**ACTIVITY**
Restate word for word the lines of the entries below, starting with the line that holds "Francis Water Turbine For Water de 20m à 300m" and ending with the line that holds "Как записаться", and no others.

**MATERIAL SHOWN**
---

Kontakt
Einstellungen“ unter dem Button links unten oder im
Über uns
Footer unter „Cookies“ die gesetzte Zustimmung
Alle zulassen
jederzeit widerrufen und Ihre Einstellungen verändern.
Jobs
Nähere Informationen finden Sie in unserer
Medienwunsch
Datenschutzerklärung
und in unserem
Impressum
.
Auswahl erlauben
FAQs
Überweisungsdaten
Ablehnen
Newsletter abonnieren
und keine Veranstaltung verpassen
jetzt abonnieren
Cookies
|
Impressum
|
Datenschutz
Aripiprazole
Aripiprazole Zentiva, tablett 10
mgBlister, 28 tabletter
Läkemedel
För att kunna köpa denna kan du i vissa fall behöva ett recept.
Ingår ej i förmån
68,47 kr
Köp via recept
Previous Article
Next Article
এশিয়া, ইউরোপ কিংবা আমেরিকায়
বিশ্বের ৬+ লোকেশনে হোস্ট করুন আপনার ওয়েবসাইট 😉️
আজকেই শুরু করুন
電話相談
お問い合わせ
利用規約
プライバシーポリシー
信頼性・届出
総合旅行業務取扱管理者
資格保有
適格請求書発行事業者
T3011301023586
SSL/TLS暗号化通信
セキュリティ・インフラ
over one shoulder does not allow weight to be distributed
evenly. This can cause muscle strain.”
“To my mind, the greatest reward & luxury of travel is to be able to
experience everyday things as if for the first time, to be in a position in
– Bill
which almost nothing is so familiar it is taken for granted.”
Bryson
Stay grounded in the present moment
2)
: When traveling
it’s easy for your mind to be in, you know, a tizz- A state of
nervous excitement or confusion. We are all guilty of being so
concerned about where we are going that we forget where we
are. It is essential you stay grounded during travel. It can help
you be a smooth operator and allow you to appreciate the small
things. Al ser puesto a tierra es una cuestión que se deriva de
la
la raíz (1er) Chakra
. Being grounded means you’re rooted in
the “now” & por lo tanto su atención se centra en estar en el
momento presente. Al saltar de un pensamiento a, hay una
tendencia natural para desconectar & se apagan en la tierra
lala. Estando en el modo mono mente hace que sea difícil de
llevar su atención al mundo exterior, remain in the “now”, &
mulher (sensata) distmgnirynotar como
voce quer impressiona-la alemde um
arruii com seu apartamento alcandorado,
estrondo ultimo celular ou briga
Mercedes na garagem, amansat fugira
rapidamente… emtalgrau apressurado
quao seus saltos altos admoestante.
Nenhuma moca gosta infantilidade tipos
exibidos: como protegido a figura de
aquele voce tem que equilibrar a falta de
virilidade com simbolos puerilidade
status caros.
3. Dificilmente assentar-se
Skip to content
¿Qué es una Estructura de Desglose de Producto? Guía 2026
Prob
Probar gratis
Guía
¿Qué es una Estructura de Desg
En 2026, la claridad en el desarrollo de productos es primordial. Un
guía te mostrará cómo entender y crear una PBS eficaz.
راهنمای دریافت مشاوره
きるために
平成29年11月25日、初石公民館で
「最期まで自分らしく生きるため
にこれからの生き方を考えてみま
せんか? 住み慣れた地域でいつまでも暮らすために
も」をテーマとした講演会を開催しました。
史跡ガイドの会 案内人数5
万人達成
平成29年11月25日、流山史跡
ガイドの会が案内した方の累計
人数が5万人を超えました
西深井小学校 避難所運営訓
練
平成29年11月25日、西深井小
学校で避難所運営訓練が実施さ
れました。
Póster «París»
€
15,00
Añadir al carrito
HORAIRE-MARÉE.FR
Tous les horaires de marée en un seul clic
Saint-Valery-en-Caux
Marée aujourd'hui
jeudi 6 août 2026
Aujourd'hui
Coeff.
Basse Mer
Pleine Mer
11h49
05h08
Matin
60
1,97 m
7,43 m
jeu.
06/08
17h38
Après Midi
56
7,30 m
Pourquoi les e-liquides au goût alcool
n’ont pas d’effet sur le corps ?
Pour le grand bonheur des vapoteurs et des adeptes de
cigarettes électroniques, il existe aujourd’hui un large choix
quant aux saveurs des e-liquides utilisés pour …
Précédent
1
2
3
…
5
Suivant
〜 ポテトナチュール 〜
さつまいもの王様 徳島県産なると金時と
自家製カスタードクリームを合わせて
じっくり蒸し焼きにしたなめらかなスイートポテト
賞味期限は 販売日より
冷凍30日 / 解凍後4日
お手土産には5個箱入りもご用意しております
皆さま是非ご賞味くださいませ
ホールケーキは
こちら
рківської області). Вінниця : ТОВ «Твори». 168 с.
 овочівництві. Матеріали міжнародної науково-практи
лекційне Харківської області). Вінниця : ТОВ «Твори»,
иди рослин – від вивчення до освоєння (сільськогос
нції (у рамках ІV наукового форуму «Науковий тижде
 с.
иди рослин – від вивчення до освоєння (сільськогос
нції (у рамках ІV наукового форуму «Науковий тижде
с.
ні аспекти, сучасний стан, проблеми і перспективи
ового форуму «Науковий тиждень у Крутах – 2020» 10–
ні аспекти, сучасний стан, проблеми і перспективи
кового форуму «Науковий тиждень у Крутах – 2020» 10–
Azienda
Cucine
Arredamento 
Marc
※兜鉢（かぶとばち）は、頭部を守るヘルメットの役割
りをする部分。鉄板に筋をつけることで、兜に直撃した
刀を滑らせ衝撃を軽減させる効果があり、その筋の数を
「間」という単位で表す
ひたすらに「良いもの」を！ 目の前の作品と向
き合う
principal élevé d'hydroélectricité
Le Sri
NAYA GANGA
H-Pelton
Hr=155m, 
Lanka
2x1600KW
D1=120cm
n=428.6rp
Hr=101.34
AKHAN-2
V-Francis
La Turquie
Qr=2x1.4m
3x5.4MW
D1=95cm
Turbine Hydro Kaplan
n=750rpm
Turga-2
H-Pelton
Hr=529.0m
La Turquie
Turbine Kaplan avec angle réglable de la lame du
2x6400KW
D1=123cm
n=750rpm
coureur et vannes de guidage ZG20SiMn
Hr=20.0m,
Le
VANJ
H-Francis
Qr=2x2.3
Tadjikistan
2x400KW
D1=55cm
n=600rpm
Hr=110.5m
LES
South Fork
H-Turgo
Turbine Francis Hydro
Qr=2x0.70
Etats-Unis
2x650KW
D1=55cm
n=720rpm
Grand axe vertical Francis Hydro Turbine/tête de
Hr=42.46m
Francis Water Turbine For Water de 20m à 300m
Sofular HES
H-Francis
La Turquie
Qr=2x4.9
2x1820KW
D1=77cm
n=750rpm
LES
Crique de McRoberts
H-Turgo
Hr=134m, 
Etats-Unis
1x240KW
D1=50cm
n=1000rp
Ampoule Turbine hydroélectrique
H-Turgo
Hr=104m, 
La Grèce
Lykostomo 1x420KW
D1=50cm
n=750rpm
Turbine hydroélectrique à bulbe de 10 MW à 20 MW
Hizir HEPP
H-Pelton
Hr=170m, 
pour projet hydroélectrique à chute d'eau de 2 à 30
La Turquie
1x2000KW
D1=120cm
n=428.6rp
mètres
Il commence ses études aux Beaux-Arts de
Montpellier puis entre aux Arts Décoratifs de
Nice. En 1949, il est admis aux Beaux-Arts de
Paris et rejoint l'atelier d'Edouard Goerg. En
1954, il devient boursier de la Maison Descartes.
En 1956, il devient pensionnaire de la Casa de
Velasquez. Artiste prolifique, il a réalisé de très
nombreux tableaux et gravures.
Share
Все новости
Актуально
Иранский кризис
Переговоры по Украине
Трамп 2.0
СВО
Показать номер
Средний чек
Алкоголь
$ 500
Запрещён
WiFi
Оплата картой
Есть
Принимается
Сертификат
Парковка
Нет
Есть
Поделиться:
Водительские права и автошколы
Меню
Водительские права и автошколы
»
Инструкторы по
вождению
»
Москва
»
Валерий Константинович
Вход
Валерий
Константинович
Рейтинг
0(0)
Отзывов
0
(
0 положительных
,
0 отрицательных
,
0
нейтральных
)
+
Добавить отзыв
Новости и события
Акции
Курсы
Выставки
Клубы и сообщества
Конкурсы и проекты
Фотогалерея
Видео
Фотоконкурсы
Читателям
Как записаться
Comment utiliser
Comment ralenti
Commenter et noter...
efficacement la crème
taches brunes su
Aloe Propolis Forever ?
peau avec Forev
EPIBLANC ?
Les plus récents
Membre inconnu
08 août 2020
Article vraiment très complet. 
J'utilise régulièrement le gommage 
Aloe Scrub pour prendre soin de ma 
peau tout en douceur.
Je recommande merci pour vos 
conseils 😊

---

**ANSWER SECTION**
Francis Water Turbine For Water de 20m à 300m
Sofular HES
H-Francis
La Turquie
Qr=2x4.9
2x1820KW
D1=77cm
n=750rpm
LES
Crique de McRoberts
H-Turgo
Hr=134m, 
Etats-Unis
1x240KW
D1=50cm
n=1000rp
Ampoule Turbine hydroélectrique
H-Turgo
Hr=104m, 
La Grèce
Lykostomo 1x420KW
D1=50cm
n=750rpm
Turbine hydroélectrique à bulbe de 10 MW à 20 MW
Hizir HEPP
H-Pelton
Hr=170m, 
pour projet hydroélectrique à chute d'eau de 2 à 30
La Turquie
1x2000KW
D1=120cm
n=428.6rp
mètres
Il commence ses études aux Beaux-Arts de
Montpellier puis entre aux Arts Décoratifs de
Nice. En 1949, il est admis aux Beaux-Arts de
Paris et rejoint l'atelier d'Edouard Goerg. En
1954, il devient boursier de la Maison Descartes.
En 1956, il devient pensionnaire de la Casa de
Velasquez. Artiste prolifique, il a réalisé de très
nombreux tableaux et gravures.
Share
Все новости
Актуально
Иранский кризис
Переговоры по Украине
Трамп 2.0
СВО
Показать номер
Средний чек
Алкоголь
$ 500
Запрещён
WiFi
Оплата картой
Есть
Принимается
Сертификат
Парковка
Нет
Есть
Поделиться:
Водительские права и автошколы
Меню
Водительские права и автошколы
»
Инструкторы по
вождению
»
Москва
»
Валерий Константинович
Вход
Валерий
Константинович
Рейтинг
0(0)
Отзывов
0
(
0 положительных
,
0 отрицательных
,
0
нейтральных
)
+
Добавить отзыв
Новости и события
Акции
Курсы
Выставки
Клубы и сообщества
Конкурсы и проекты
Фотогалерея
Видео
Фотоконкурсы
Читателям
Как записаться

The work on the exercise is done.